*** Data to use ***

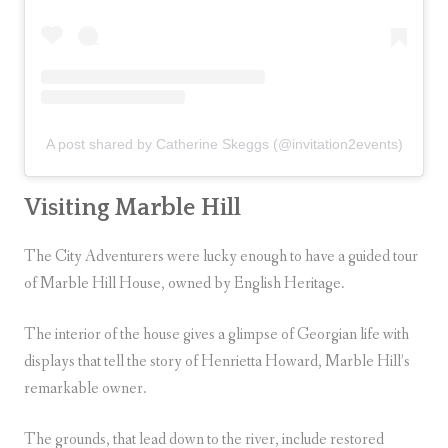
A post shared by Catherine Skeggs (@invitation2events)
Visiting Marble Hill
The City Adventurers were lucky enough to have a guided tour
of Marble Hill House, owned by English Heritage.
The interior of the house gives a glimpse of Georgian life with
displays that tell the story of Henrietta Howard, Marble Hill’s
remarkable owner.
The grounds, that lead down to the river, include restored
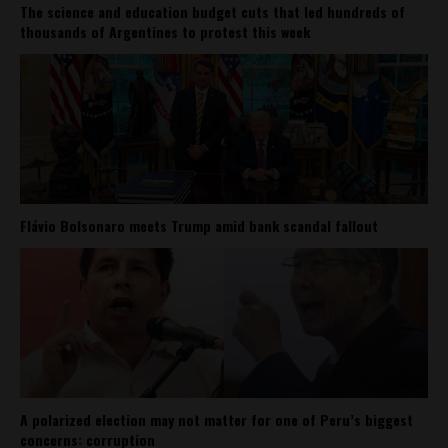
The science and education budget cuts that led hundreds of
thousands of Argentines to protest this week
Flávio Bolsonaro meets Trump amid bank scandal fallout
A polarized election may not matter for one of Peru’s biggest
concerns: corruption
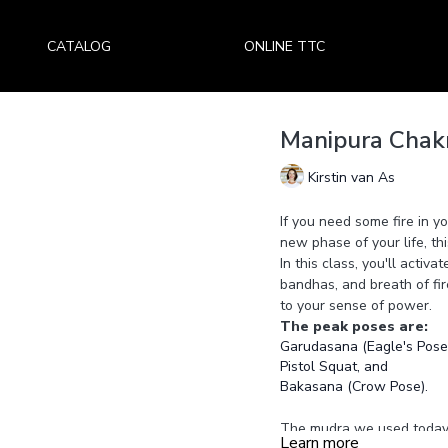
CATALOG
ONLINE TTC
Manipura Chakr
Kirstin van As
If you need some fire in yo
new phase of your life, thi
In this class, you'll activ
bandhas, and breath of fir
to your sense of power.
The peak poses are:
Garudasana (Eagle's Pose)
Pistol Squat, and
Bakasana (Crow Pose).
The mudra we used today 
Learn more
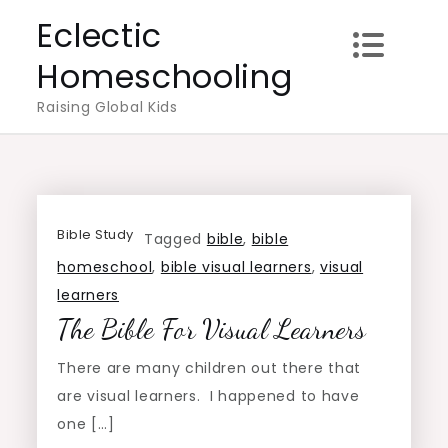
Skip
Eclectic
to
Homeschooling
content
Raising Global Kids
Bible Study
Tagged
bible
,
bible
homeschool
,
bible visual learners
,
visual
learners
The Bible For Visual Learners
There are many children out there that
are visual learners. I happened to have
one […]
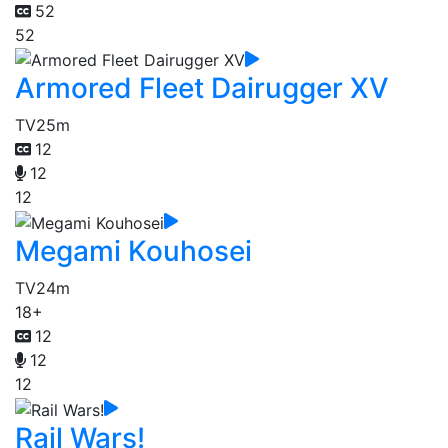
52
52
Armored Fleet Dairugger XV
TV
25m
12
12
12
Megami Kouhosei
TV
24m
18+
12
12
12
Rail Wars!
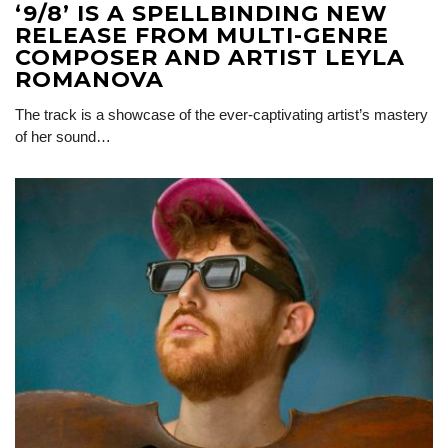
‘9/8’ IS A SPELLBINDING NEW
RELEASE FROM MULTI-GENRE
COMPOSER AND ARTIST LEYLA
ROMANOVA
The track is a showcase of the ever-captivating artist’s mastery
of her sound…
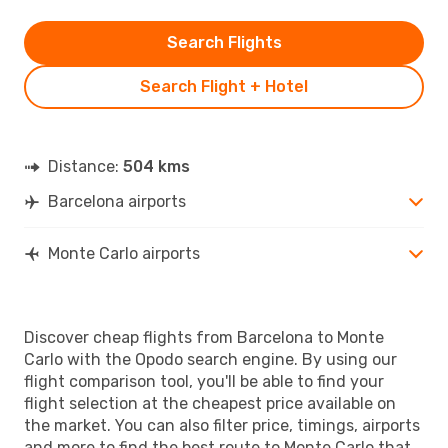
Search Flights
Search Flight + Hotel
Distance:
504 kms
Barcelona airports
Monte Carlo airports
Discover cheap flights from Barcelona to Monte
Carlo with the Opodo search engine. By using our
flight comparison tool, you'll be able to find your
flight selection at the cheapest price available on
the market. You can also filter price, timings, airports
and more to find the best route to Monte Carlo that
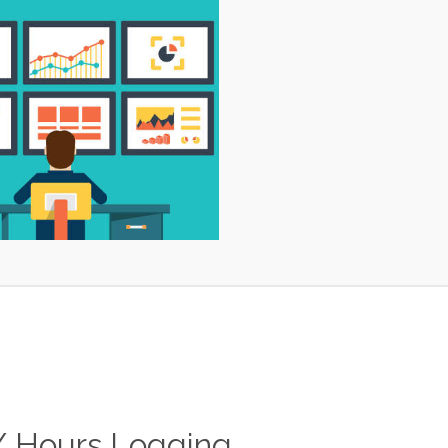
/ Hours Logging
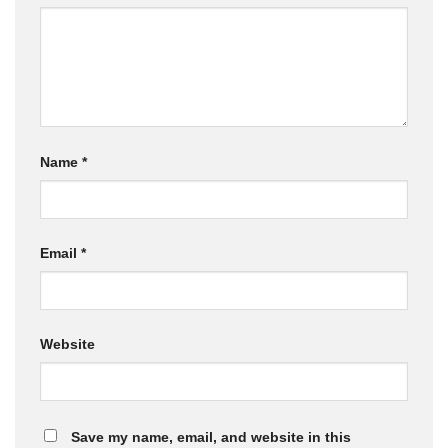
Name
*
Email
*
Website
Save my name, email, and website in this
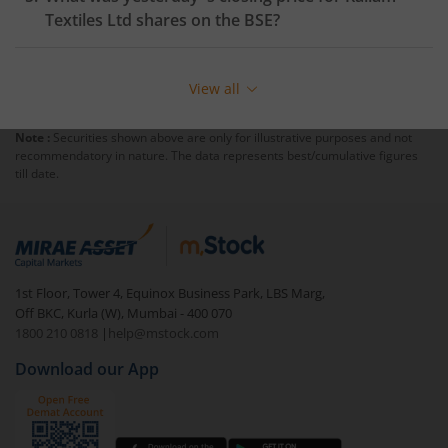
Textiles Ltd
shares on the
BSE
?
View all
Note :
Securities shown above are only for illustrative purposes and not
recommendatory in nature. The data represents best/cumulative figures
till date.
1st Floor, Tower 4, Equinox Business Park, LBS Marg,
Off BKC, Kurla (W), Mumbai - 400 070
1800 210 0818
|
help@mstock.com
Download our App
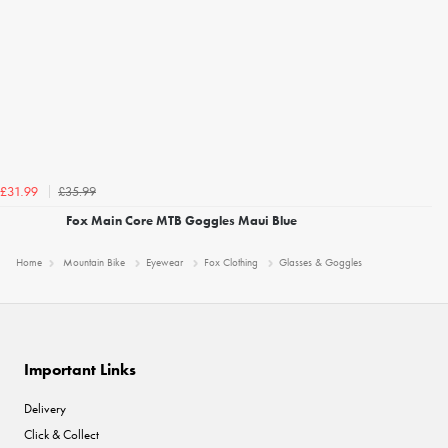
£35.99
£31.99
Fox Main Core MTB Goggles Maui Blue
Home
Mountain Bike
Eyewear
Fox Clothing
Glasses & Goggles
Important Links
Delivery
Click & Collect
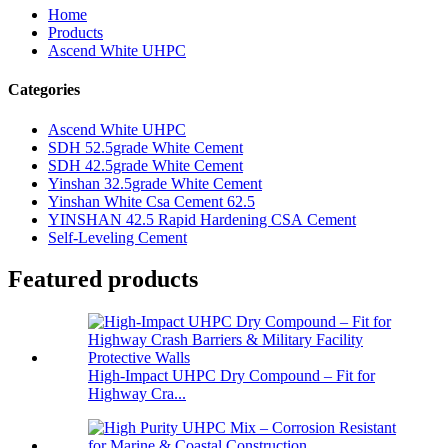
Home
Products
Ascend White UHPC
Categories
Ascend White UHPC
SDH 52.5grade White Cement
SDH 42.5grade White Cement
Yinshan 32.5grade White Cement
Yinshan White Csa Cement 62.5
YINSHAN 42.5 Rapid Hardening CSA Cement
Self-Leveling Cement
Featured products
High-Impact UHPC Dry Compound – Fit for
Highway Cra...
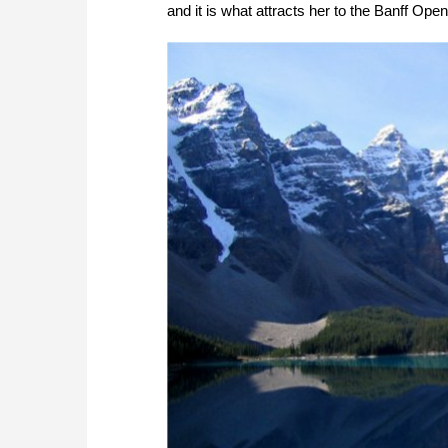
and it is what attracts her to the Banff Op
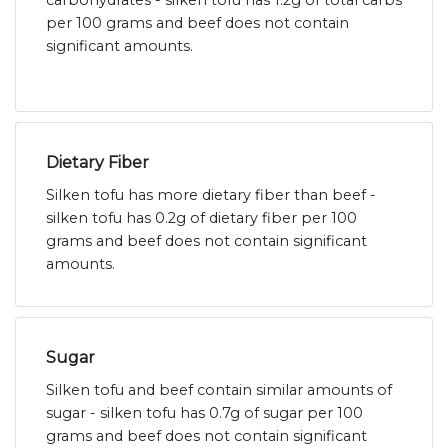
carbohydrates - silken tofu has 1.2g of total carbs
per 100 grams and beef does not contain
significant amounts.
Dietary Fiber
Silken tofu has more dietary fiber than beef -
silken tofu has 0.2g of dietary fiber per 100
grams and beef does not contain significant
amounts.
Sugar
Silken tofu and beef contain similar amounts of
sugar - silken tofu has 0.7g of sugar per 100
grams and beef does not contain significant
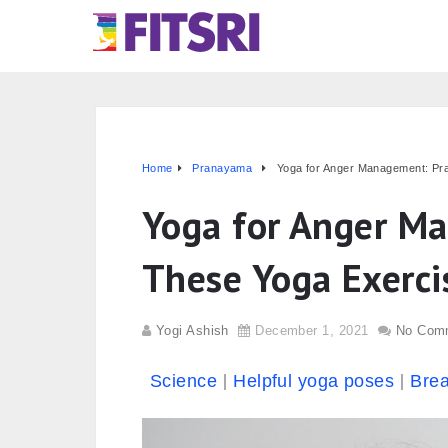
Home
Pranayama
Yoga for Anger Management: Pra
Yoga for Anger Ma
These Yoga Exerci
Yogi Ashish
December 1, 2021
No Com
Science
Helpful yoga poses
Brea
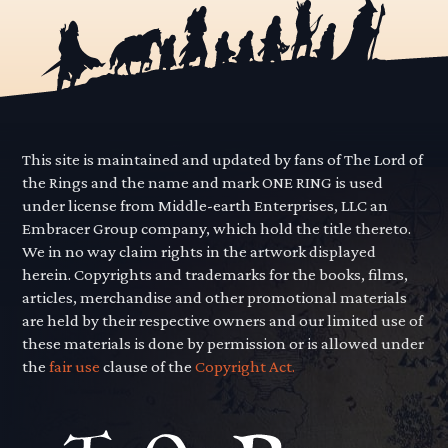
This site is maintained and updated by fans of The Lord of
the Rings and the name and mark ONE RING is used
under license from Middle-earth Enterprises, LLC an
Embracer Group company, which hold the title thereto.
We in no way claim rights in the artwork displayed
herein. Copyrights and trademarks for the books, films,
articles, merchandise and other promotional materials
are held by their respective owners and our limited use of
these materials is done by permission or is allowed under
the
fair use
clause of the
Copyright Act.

*** End of Data to use ***

Goal of the exercise | Within the data above, filter for lines containing the word "find" and copy each one.

Result of the exercise |
flight comparison tool, you'll be able to find your
and more to find the best route to Monte Carlo that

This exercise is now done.